▶ _About this exercise_:
Without the pictures, set down every record below exactly as it reads.

▶ _Input records_:
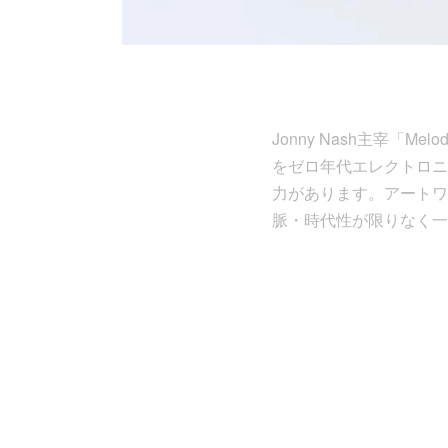
Jonny Nash主宰「M
をゼロ年代エレクトロニ
力があります。アートワ
脈・時代性が限りなく一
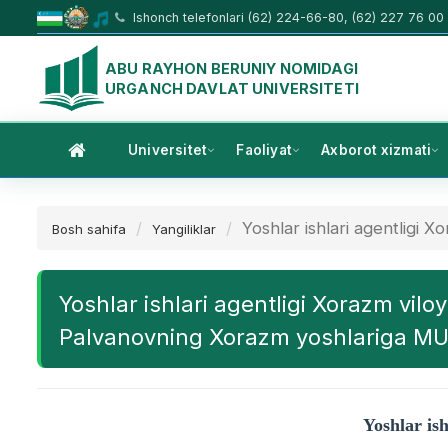
Ishonch telefonlari (62) 224-66-80, (62) 227 76 00
ABU RAYHON BERUNIY NOMIDAGI
URGANCH DAVLAT UNIVERSITETI
Universitet
Faoliyat
Axborot xizmati
Yoshlar ishlari agentligi Xo
Bosh sahifa
Yangiliklar
Yoshlar ishlari agentligi Xorazm vil
Palvanovning Xorazm yoshlariga 
Yoshlar ish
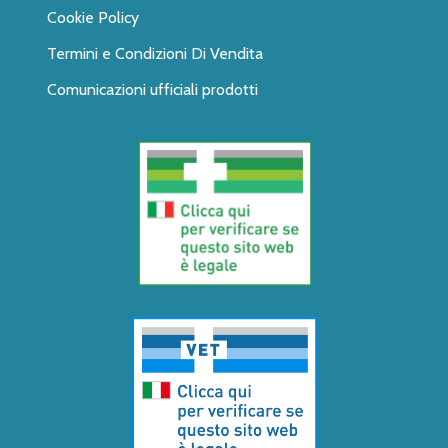
Cookie Policy
Termini e Condizioni Di Vendita
Comunicazioni ufficiali prodotti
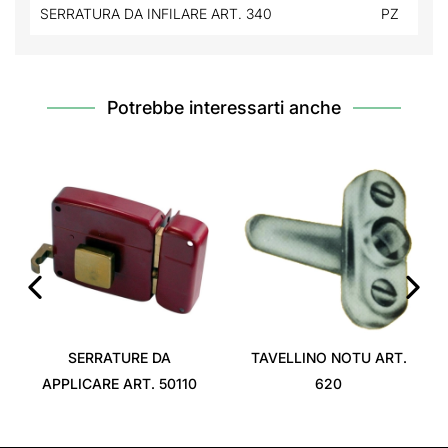
SERRATURA DA INFILARE ART. 340
PZ
Potrebbe interessarti anche
‹
›
SERRATURE DA
TAVELLINO NOTU ART.
APPLICARE ART. 50110
620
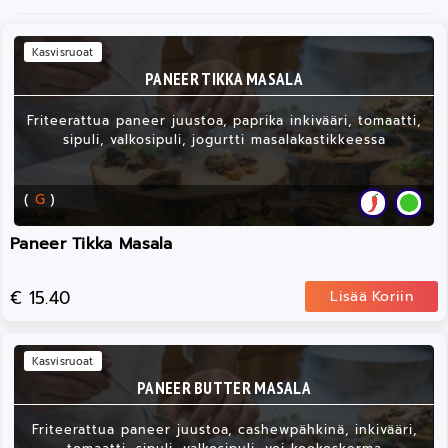
Kasvisruoat
PANEER TIKKA MASALA
Friteerattua paneer juustoa, paprika inkivääri, tomaatti,
sipuli, valkosipuli, jogurtti masalakastikkeessa
(
G
)
Paneer Tikka Masala
€ 15.40
Lisää Koriin
Kasvisruoat
PANEER BUTTER MASALA
Friteerattua paneer juustoa, cashewpähkinä, inkivääri,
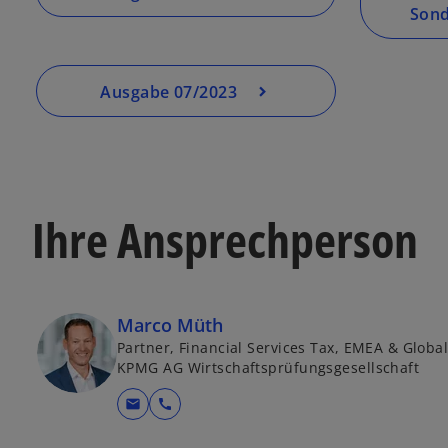
Son
Ausgabe 07/2023
Ihre Ansprechperson
Marco Müth
Partner, Financial Services Tax, EMEA & Glob
KPMG AG Wirtschaftsprüfungsgesellschaft
mail
call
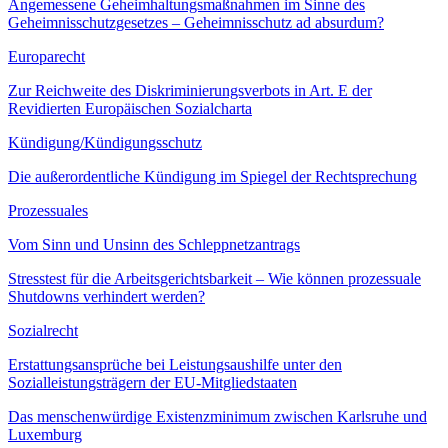
Angemessene Geheimhaltungsmaßnahmen im Sinne des
Geheimnisschutzgesetzes – Geheimnisschutz ad absurdum?
Europarecht
Zur Reichweite des Diskriminierungsverbots in Art. E der
Revidierten Europäischen Sozialcharta
Kündigung/Kündigungsschutz
Die außerordentliche Kündigung im Spiegel der Rechtsprechung
Prozessuales
Vom Sinn und Unsinn des Schleppnetzantrags
Stresstest für die Arbeitsgerichtsbarkeit – Wie können prozessuale
Shutdowns verhindert werden?
Sozialrecht
Erstattungsansprüche bei Leistungsaushilfe unter den
Sozialleistungsträgern der EU-Mitgliedstaaten
Das menschenwürdige Existenzminimum zwischen Karlsruhe und
Luxemburg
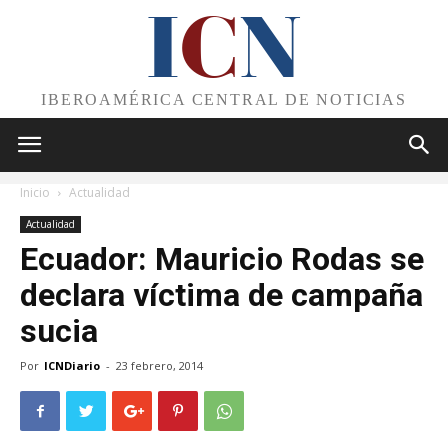
I
C
N
IBEROAMÉRICA CENTRAL DE NOTICIAS
Inicio
Actualidad
Actualidad
Ecuador: Mauricio Rodas se
declara víctima de campaña
sucia
Por
ICNDiario
-
23 febrero, 2014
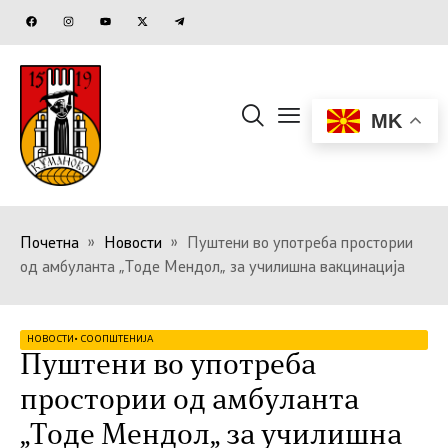
MK
Почетна
»
Новости
»
Пуштени во употреба простории
од амбуланта „Тоде Мендол„ за училишна вакцинација
НОВОСТИ
•
СООПШТЕНИЈА
Пуштени во употреба
простории од амбуланта
„Тоде Мендол„ за училишна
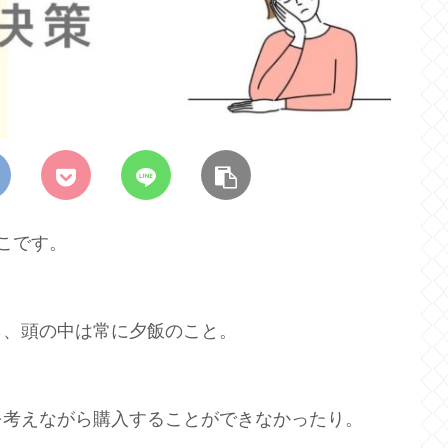
こです。
ら、頭の中は常に夕飯のこと。
を考えながら購入することができなかったり。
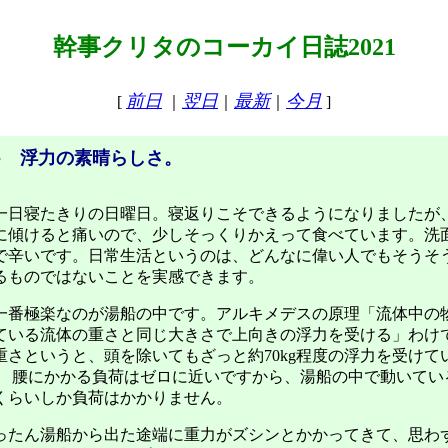
幹事クリタのコーカイ日誌2021
前日
翌日
最新
今月
[
｜
｜
｜
]
● 浮力の素晴らしさ。
日寝たきりの日曜日。寝返りこそできるようになりましたが
に傾けると痛いので、少しそっくりかえって食べています。洗
で辛いです。日常生活というのは、どんなに偉い人でもそうそ
るものではないことを実感できます。
番極楽なのが湯船の中です。アルキメデスの原理「流体中の
ている流体の重さと同じ大きさで上向きの浮力を受ける」わけ
重さというと、頭を除いてもざっと約70kg程度の浮力を受けて
。 腰にかかる負荷はゼロに近いですから、湯船の中で動いてい
くらいしか負荷はかかりません。
たん湯船から出た途端に重力がズシンとかかってきて、思わ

▶ _Task response_:
Jonny Nash主宰「M
をゼロ年代エレクトロニ
力があります。アートワ
脈・時代性が限りなく一
Ishonch telefonlari (62) 224-66-80, (62) 227 76 00
ABU RAYHON BERUNIY NOMIDAGI
URGANCH DAVLAT UNIVERSITETI
Universitet
Faoliyat
Axborot xizmati
Yoshlar ishlari agentligi Xo
Bosh sahifa
Yangiliklar
Yoshlar ishlari agentligi Xorazm vil
Palvanovning Xorazm yoshlariga 
Yoshlar ish
Cookie Policy
Termini e Condizioni Di Vendita
Comunicazioni ufficiali prodotti
SERRATURA DA INFILARE ART. 340
PZ
Potrebbe interessarti anche
‹
›
SERRATURE DA
TAVELLINO NOTU ART.
APPLICARE ART. 50110
620
Kasvisruoat
PANEER TIKKA MASALA
Friteerattua paneer juustoa, paprika inkivääri, tomaatti,
sipuli, valkosipuli, jogurtti masalakastikkeessa
(
G
)
Paneer Tikka Masala
€ 15.40
Lisää Koriin
Kasvisruoat
PANEER BUTTER MASALA
Friteerattua paneer juustoa, cashewpähkinä, inkivääri,
Son
Ausgabe 07/2023
Ihre Ansprechperson
Marco Müth
Partner, Financial Services Tax, EMEA & Glob
KPMG AG Wirtschaftsprüfungsgesellschaft
mail
call
Angemessene Geheimhaltungsmaßnahmen im Sinne des
Geheimnisschutzgesetzes – Geheimnisschutz ad absurdum?
Europarecht
Zur Reichweite des Diskriminierungsverbots in Art. E der
Revidierten Europäischen Sozialcharta
Kündigung/Kündigungsschutz
Die außerordentliche Kündigung im Spiegel der Rechtsprechung
Prozessuales
Vom Sinn und Unsinn des Schleppnetzantrags
Stresstest für die Arbeitsgerichtsbarkeit – Wie können prozessuale
Shutdowns verhindert werden?
Sozialrecht
Erstattungsansprüche bei Leistungsaushilfe unter den
Sozialleistungsträgern der EU-Mitgliedstaaten
Das menschenwürdige Existenzminimum zwischen Karlsruhe und
Luxemburg
I
C
N
IBEROAMÉRICA CENTRAL DE NOTICIAS
Inicio
Actualidad
Actualidad
Ecuador: Mauricio Rodas se
declara víctima de campaña
sucia
Por
ICNDiario
-
23 febrero, 2014
MK
Почетна
»
Новости
»
Пуштени во употреба простории
од амбуланта „Тоде Мендол„ за училишна вакцинација
НОВОСТИ
•
СООПШТЕНИЈА
Пуштени во употреба
простории од амбуланта
„Тоде Мендол„ за училишна
こです。
ら、頭の中は常に夕飯のこと。
を考えながら購入することができなかったり。
幹事クリタのコーカイ日誌2021
前日
翌日
最新
今月
[
｜
｜
｜
]
● 浮力の素晴らしさ。
日寝たきりの日曜日。寝返りこそできるようになりましたが
に傾けると痛いので、少しそっくりかえって食べています。洗
で辛いです。日常生活というのは、どんなに偉い人でもそうそ
るものではないことを実感できます。
番極楽なのが湯船の中です。アルキメデスの原理「流体中の
ている流体の重さと同じ大きさで上向きの浮力を受ける」わけ
重さというと、頭を除いてもざっと約70kg程度の浮力を受けて
。 腰にかかる負荷はゼロに近いですから、湯船の中で動いてい
くらいしか負荷はかかりません。
たん湯船から出た途端に重力がズシンとかかってきて、思わ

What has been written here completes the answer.